The patient would be likely to provide consent, if asked, to avoid the healthcare worker having to suffer the side effects of unnecessary medication or the anxiety of not knowing the patient's BBV status. The problem with this argument is that it cannot be assumed that consent would be forthcoming in fact, this research showed that one patient refused to be tested when they regained capacity.

It has been argued that the healthcare worker has a right to know the BBV status of the patient if they have sustained a needlestick injury. Under Article 2 of the Human Rights Act, the healthcare worker's right to know could be deemed greater than the right of the patient not to know. This has not been formally tested in a court of law, but this argument currently appears to be unlawful.

"Our survey shows that significant numbers of intensive care unit staff in the UK suffer needlestick injuries and it is not unusual that these can come from patients who test positive for BBVs," Burrows says. "It highlights the need for further discussion within the profession and with legislators regarding needlestick injuries and the legality of testing incapacitated patients for blood-borne virus infections."

"Dr Burrows' paper is very important because it highlights, once again, that legislation introduced with the best intentions has had unforeseen consequences and that urgent clarification is required," says Hartle, honorary secretary elect of the AAGBI and chair of the working party set up to explore this issue. "It is also very well timed, as a survey of working practices is one of the recommendations of the working group."

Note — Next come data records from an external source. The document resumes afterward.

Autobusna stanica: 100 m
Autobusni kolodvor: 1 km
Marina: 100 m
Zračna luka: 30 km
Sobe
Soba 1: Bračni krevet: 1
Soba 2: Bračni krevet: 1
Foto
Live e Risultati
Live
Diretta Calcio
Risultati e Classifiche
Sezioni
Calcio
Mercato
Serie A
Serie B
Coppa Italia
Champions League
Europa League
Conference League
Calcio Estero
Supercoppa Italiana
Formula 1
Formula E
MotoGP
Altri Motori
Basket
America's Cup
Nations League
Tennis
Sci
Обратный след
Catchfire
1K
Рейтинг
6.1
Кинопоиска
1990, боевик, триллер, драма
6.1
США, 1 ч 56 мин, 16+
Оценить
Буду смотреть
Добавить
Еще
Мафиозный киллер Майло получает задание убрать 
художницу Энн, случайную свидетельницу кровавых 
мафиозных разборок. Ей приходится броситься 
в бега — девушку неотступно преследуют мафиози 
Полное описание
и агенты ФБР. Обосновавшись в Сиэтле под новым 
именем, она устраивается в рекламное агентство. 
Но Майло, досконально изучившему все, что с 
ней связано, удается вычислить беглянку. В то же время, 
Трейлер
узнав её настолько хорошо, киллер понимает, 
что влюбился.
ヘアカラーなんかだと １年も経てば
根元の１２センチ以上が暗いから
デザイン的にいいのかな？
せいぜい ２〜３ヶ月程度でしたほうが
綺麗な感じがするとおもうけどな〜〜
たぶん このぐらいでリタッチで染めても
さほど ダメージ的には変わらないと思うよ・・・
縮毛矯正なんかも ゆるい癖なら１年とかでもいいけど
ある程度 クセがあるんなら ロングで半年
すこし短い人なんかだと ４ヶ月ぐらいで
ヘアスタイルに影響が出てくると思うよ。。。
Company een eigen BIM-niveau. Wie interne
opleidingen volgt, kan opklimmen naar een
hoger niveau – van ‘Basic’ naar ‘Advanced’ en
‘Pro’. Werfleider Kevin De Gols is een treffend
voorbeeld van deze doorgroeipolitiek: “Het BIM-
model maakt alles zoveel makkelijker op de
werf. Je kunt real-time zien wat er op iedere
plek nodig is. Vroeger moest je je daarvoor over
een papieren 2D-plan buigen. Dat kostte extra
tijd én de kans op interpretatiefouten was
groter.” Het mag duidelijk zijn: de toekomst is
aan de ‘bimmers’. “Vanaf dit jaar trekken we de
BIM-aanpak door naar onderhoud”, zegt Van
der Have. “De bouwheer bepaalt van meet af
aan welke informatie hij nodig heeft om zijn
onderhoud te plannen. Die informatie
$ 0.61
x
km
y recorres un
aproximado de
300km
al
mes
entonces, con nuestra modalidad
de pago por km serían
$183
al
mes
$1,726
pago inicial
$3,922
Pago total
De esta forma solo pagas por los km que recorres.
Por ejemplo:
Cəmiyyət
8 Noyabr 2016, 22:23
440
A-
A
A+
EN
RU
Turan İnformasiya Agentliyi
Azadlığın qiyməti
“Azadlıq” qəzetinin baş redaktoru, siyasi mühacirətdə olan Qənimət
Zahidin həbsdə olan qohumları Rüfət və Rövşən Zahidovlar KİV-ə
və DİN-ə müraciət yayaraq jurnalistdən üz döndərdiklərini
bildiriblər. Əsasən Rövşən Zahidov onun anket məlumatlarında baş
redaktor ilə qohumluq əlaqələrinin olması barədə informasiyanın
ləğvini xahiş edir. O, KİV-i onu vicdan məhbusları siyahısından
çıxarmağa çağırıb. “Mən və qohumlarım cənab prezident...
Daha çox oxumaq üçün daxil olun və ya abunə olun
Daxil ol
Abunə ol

Hartle's editorial provides a detailed analysis of the legal dilemma facing doctors, the possible implications for staff who test without consent and recommendations for change. "We are very conscious that testing without consent could leave our members open to criminal law, civil law and professional misconduct proceedings" he says. "That is why we and our working party colleagues who include the Royal College of Anaesthetists, Intensive Care Society, Royal College of Nursing, ethicists and patient representatives feel that urgent clarification is needed."

Reference: Burrow L A and Padkin A. A survey of the management of needlestick injuries from incapacitated patients in intensive care units. Anaesthesia. 65, pp880-884. September 2010.